Exports all tables from a DuckDB connection to parquet files. Optionally strips provenance columns for public releases.
Usage
write_parquet_outputs(
con,
output_dir,
tables = NULL,
partition_by = NULL,
sort_by = NULL,
strip_provenance = TRUE,
compression = "snappy",
mismatches = NULL,
supplemental = NULL
)Arguments
- con
DuckDB connection
- output_dir
Directory for parquet files
- tables
Optional vector of table names to export. If NULL, exports all tables.
- partition_by
Named list mapping table names to partition column(s), e.g.

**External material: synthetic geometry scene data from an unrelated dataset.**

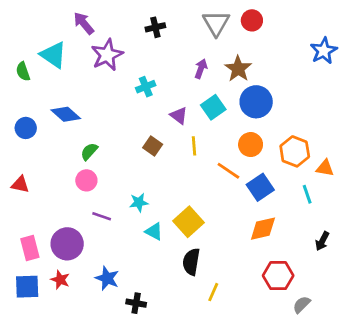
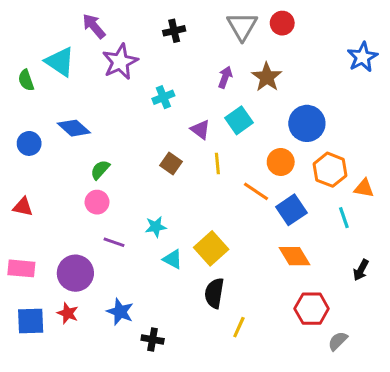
blue circle: (256, 102) -> (307, 123), moved
orange diamond: (263, 229) -> (295, 256), turned 72
pink rectangle: (30, 248) -> (21, 268), moved, turned -70

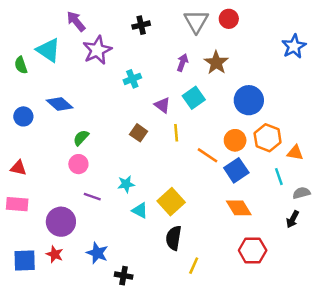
orange circle: (281, 162) -> (235, 140), moved
pink rectangle: (21, 268) -> (17, 204), moved
gray semicircle: (338, 341) -> (301, 193), moved, turned 30

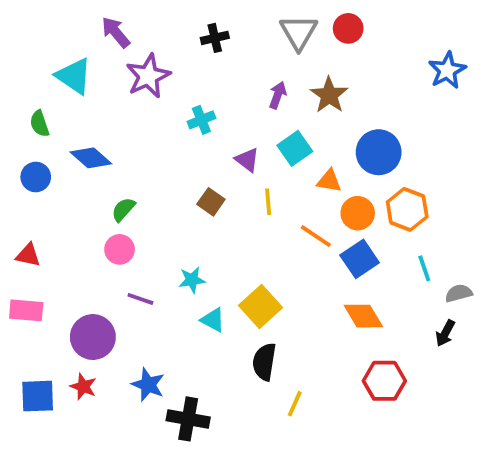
green semicircle: (21, 65) -> (40, 124), moved
orange triangle: (295, 153) -> (329, 181), moved
black cross: (124, 276) -> (188, 419), size x1.5

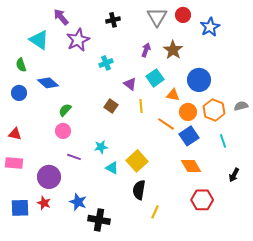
blue star: (447, 70) -> (210, 27), moved
gray semicircle: (459, 293) -> (241, 106), moved

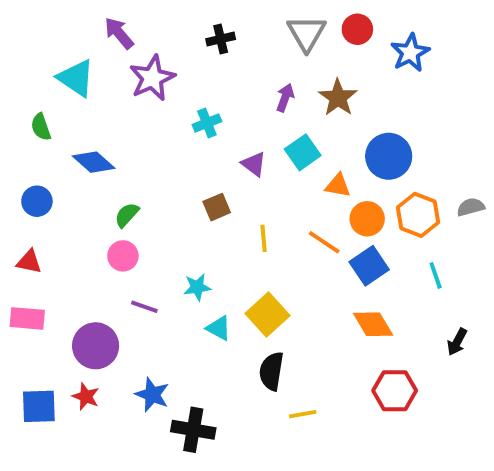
blue circle: (19, 93) -> (37, 201), moved
brown square: (111, 106) -> (217, 207), turned 32
yellow line: (141, 106) -> (264, 238), moved
yellow line: (155, 212) -> (303, 414), turned 56

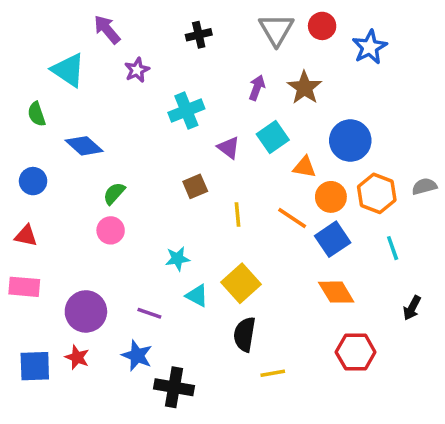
purple star: (152, 78) -> (137, 70), size x0.6
cyan cross: (207, 123) -> (186, 111), size x1.4
purple line: (144, 307) -> (149, 313), moved

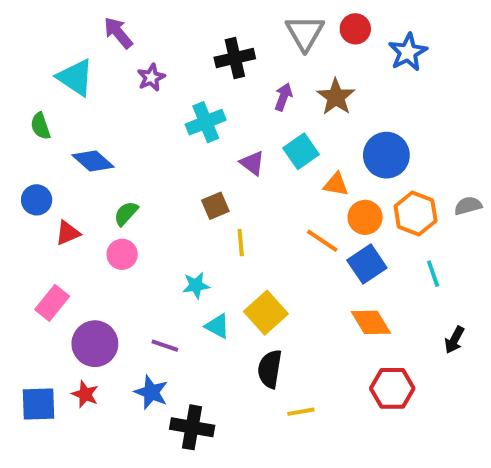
black cross: (199, 35) -> (235, 58), moved, size x1.4
yellow line: (237, 215) -> (241, 243), moved
red triangle: (26, 236) -> (68, 233), moved, turned -35
pink rectangle: (24, 287) -> (52, 303), moved, turned -56

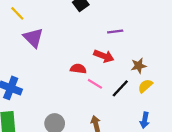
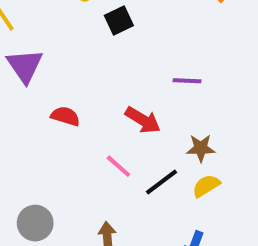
purple line: (115, 31) -> (187, 81), moved
red semicircle: (78, 69) -> (65, 116), moved

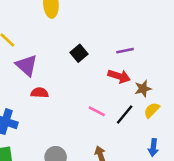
black square: (119, 21) -> (79, 53), moved
red semicircle: (65, 116) -> (40, 93), moved
red arrow: (143, 120) -> (119, 76), moved

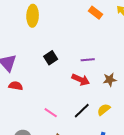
brown star: (143, 89) -> (110, 80), moved
pink line: (97, 111) -> (51, 113), moved

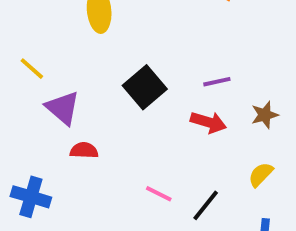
black square: (51, 58) -> (145, 87), size x1.5
black line: (82, 111) -> (206, 205), moved

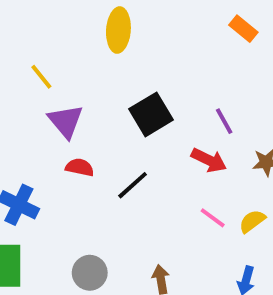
purple line: (217, 82) -> (224, 121), turned 64
pink line: (159, 194) -> (213, 218), moved
black line: (206, 205) -> (133, 185), moved

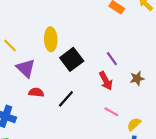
yellow ellipse: (118, 30) -> (51, 39), moved
red arrow: (209, 160) -> (106, 81), turned 42
yellow semicircle: (252, 221) -> (134, 124), moved

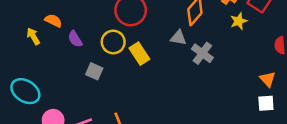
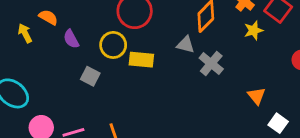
yellow rectangle: (139, 54) -> (141, 60), turned -55
orange triangle: (268, 79) -> (257, 96), moved
white square: (266, 103) -> (278, 123), turned 36

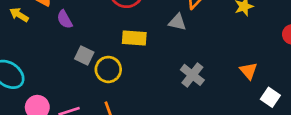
yellow arrow: (25, 33) -> (19, 15), turned -30
yellow circle: (113, 45) -> (108, 69), moved
gray cross: (211, 63) -> (192, 75), moved

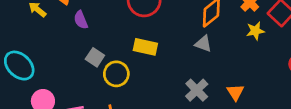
gray triangle: (177, 22) -> (203, 44), moved
orange triangle: (248, 71) -> (235, 92), moved

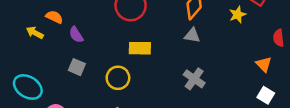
gray square: (95, 57) -> (77, 67), moved
orange triangle: (235, 92) -> (264, 64), moved

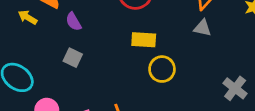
yellow circle: (118, 78) -> (162, 69), moved
gray cross: (194, 79) -> (235, 88), moved

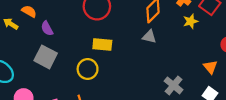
gray square: (73, 58) -> (46, 57), size x1.5
yellow circle: (162, 69) -> (88, 69), moved

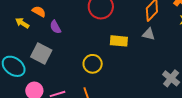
yellow rectangle: (102, 45) -> (119, 41), moved
gray square: (46, 57) -> (41, 53), moved

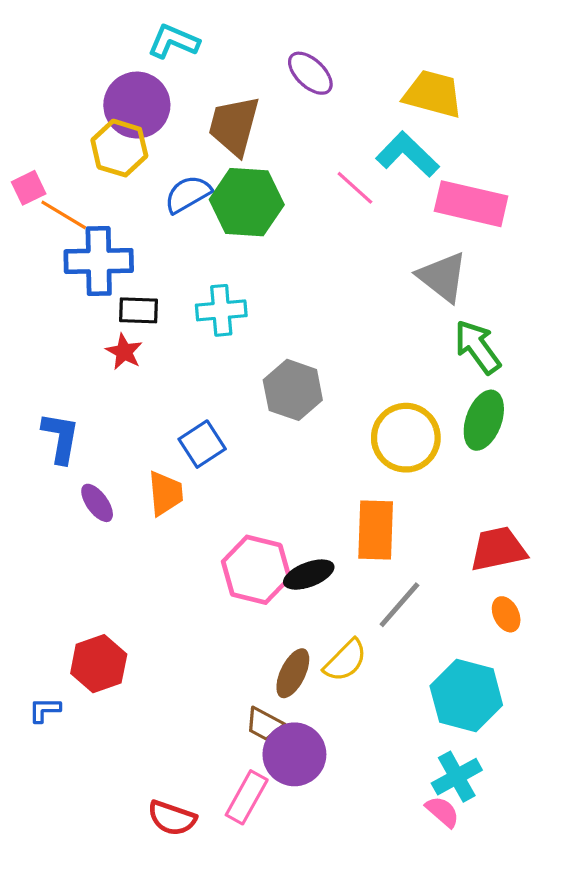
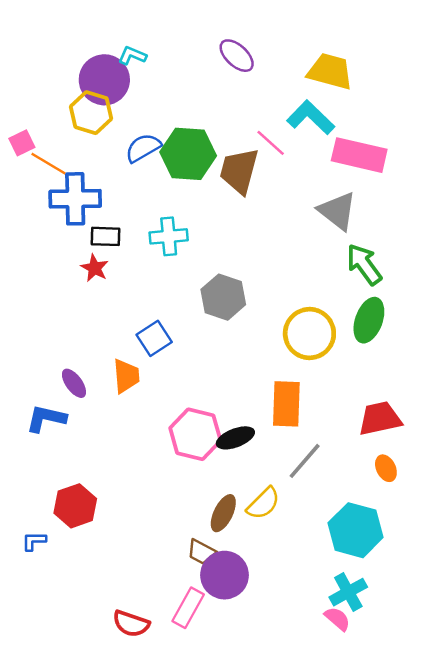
cyan L-shape: (173, 41) -> (132, 56), moved, size x0.7
brown trapezoid: (234, 126) -> (239, 171), moved
blue L-shape: (60, 438) -> (46, 418), moved, turned -87

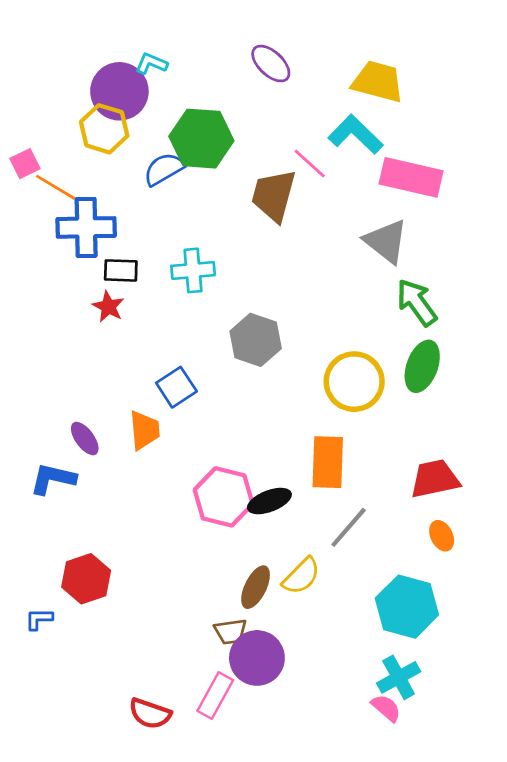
green hexagon: (188, 154) -> (201, 139), moved
brown trapezoid: (201, 552) -> (231, 632), turned -36

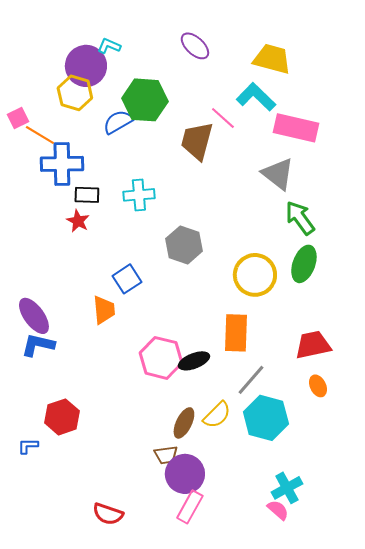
purple ellipse: (85, 439) -> (34, 316), moved, size x1.5
cyan hexagon: (407, 607) -> (266, 418), moved
pink rectangle: (215, 695) -> (190, 507), moved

list(ctd_measurement = "cruise_key"). Creates hive-partitioned subdirectories.- sort_by
Named list mapping table names to sort column(s) for optimized row group statistics. For Hilbert-curve spatial sorting, use
"hilbert:lon_col,lat_col". Example:list(ctd_measurement = c("measurement_type", "depth_m"), site = "hilbert:longitude,latitude").- strip_provenance
Remove provenance columns (source*, _ingested_at) (default: TRUE)
- compression
Parquet compression codec (default: "snappy")
- mismatches
Optional named list of mismatch tibbles to include in manifest.json. Expected names:
ships,measurement_types,cruise_keys. Each element should be a tibble (or data frame) describing unresolved entities. Zero-row tibbles are recorded as empty arrays.- supplemental
Character vector of table names that are supplemental outputs (e.g. wide-format tables for ERDDAP). These are written to parquet and listed in manifest.json under
"supplemental", but are excluded by default from downstream database loading viaload_prior_tables().
Examples
if (FALSE) { # \dontrun{
con <- get_duckdb_con("calcofi.duckdb")
stats <- write_parquet_outputs(con, "output/parquet")
} # }